_Cosa si chiede_
Trascrivi senza modifiche il passo del testo sul patriottismo che va da "Il concetto di" fino a "compagni di partito.".

_Testo di lettura_
⁂

Come il termine unificante per eccellenza diventa divisivo
Per il vocabolario Treccani patriota è la “persona che ama la patria e mostra il suo amore lottando o combattendo per essa”. La più grande e memorabile stagione del patriottismo italiano fu, senza dubbio, il Risorgimento. Negli anni attorno all’unificazione della penisola lo slancio al patriottismo trovava il suo punto di origine in alcune figure di grande importanza storica: i reali di casa Savoia, Camillo Benso, Giuseppe Mazzini e Giuseppe Garibaldi. L’intento della grande propaganda patriota che si faceva in quegli anni era di certo unificante. I fautori dell’Italia unita, “una d’arme, di lingua, d’altare, di memorie, di sangue e di cor” cercarono di aggregare la popolazione italiana, che fino ad allora e da secoli aveva vissuto divisa in tanti stati diversi, attraverso la creazione del mito del patriottismo.
Il concetto di patriottismo non può che essere un concetto positivo, unificante e generalmente condiviso all’interno di una nazione, specialmente nella sua classe dirigente. Ora, a 160 anni dall’Unità d’Italia, questo vocabolo ha assunto una connotazione divisiva. Parte delle forze politiche del nostro Paese come Lega, Fratelli D’Italia e le formazioni di estrema destra si definiscono patrioti. È in particolare la leader di FDI, Giorgia Meloni, a usare con grande frequenza questo epiteto per sé e per i propri compagni di partito.

⁂

_Dati forniti_
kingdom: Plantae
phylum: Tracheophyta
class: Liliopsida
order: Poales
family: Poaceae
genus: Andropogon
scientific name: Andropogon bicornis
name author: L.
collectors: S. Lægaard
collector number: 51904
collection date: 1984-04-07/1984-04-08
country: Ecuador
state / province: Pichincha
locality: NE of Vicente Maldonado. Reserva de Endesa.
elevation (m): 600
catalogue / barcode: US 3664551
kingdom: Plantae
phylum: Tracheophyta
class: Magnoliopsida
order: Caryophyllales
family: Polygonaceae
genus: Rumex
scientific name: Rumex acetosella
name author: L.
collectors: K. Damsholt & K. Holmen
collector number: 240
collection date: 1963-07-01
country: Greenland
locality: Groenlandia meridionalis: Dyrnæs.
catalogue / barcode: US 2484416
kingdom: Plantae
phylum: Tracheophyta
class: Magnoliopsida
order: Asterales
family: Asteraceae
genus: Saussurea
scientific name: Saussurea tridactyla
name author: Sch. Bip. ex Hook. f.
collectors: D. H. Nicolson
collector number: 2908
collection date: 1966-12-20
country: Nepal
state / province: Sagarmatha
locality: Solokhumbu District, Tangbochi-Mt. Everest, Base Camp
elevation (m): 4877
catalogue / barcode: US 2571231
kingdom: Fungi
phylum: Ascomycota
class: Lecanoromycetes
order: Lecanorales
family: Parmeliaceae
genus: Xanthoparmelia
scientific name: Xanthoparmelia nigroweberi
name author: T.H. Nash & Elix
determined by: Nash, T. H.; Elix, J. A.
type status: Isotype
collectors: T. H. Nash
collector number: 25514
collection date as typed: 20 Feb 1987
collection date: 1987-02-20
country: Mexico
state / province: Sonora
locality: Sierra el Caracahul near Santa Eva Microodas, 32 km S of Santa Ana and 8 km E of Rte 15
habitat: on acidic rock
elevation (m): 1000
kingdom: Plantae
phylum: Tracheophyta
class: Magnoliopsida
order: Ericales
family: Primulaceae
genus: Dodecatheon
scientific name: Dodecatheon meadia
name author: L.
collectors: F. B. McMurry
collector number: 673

⁂

_Risposta_
Il concetto di patriottismo non può che essere un concetto positivo, unificante e generalmente condiviso all’interno di una nazione, specialmente nella sua classe dirigente. Ora, a 160 anni dall’Unità d’Italia, questo vocabolo ha assunto una connotazione divisiva. Parte delle forze politiche del nostro Paese come Lega, Fratelli D’Italia e le formazioni di estrema destra si definiscono patrioti. È in particolare la leader di FDI, Giorgia Meloni, a usare con grande frequenza questo epiteto per sé e per i propri compagni di partito.